• TÂCHE À RÉALISER
Prolongez le texte sur le don du corps et l'autopsie en reprenant juste après sa dernière phrase.

• TEXTE PRÉSENTÉ
⁂

Le deuxième thème peut sembler dérisoire mais
peut-être pas sur le plan culturel. L'article L. 1211-7-1 dans le
livre II du titre VIII, je crois, se rapporte à la
« reconnaissance de la Nation ». La France a toujours
été un pays qui a beaucoup aimé donner un brevet à
ceux qui témoignent, de leur générosité aux
donneurs de sang, par exemple. Les médailles pour ces derniers ne m'ont
pas toujours paru très éthiques, parce qu'elles encouragent celui
qui veut obtenir une médaille de vermeil, et cela peut être
ambigu. La notion de reconnaissance de la Nation à celui qui donnerait
son corps ne me paraît pas forcément à encourager. En
effet, il s'agit ici du domaine du privé et de l'intime et de donner un
gage de reconnaissance de la Nation ne me paraît pas nécessaire.
Enfin, ce point de vue est marginal. Aucun autre pays ne me semble avoir
inscrit une telle disposition et cette spécificité
française peut, paradoxalement, sembler ambiguë.
Mon point suivant aborde l'autopsie qui a disparu en France, comme dans un
très grand nombre d'Etats, sauf dans les pays scandinaves. Les
Etats-Unis sont dans la même situation que la France. Le projet de loi
actuel reprenant la loi de 1994, ne change quasiment rien. Nous avions
souligné que les données de santé publique, fondées
sur une imagerie, ne donnent pas d'information réelle sur les causes de
la mort. Nous avons moins de données épidémiologiques sur
les causes de la mort en 2002 qu'en 1982. Systématiquement demander le
consentement de la famille a abouti, de fait, à une impossibilité
de l'autopsie. En effet, nous ne supportons pas que des gens que nous aimons
soient autopsiés alors que nous-mêmes sommes probablement
indifférents à cette situation. Nous nous trouvons dans une
situation antagoniste entre le consentement personnel et celui de la famille.

⁂

• ENREGISTREMENTS FOURNIS

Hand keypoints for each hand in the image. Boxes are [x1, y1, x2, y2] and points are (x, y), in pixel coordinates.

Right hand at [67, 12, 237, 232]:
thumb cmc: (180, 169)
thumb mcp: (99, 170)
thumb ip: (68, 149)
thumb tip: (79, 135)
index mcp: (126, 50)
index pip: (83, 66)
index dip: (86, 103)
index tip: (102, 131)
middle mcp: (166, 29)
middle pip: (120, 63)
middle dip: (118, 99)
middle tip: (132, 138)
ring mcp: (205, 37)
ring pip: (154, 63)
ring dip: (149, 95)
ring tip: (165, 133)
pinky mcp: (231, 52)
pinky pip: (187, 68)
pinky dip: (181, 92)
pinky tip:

⁂

• RÉSULTAT CI-DESSOUS
Par conséquent, le progrès sur les maladies
dégénératives, cérébrales est totalement
interrompu depuis une dizaine d'années à cause de cette
interdiction. Sur le plan médical, c'est une relative tragédie
puisque nous avons d'un côté de très grands projets sur les
cellules souches embryonnaires et adultes et de l'autre une interdiction
absolue de l'autopsie de fait. Au lieu de travailler sur l'embryon, nous
devrions pouvoir continuer à mener des études sur l'homme mort.
Une autopsie médicale ne signifie pas un non-respect de la personne
décédée. Dans ce domaine, la loi n'a pas pris en compte
nos propositions sur le retour à l'autopsie. Cependant, certains
considéraient que la loi protégeait l'être humain de
l'autopsie comme si elle était une agression, ce que je ne crois pas.
Enfin, je veux aborder le sujet de notre structure, le Comité
consultatif national d'éthique. Elle est, non pas fragile, mais comme
elle dépend, pour son intendance, de l'INSERM, une certaine
ambiguïté est créée par ce manque d'autonomie. En
effet, l'INSERM dispose de son propre comité d'éthique et
même s'il n'intervient en aucune façon dans les débats,
nous voudrions une indépendance plus grande. Une structure non
dépendante de l'INSERM apporterait plus de clarté et de
maturité. D'ailleurs, les comités nationaux d'éthique se
créant dans le monde ont une autonomie supérieure à la
nôtre et la loi pourrait en tenir compte.
M. Nicolas ABOUT, président - Parlez-vous d'une autonomie
financière, d'une absence de tutelle, etc. ?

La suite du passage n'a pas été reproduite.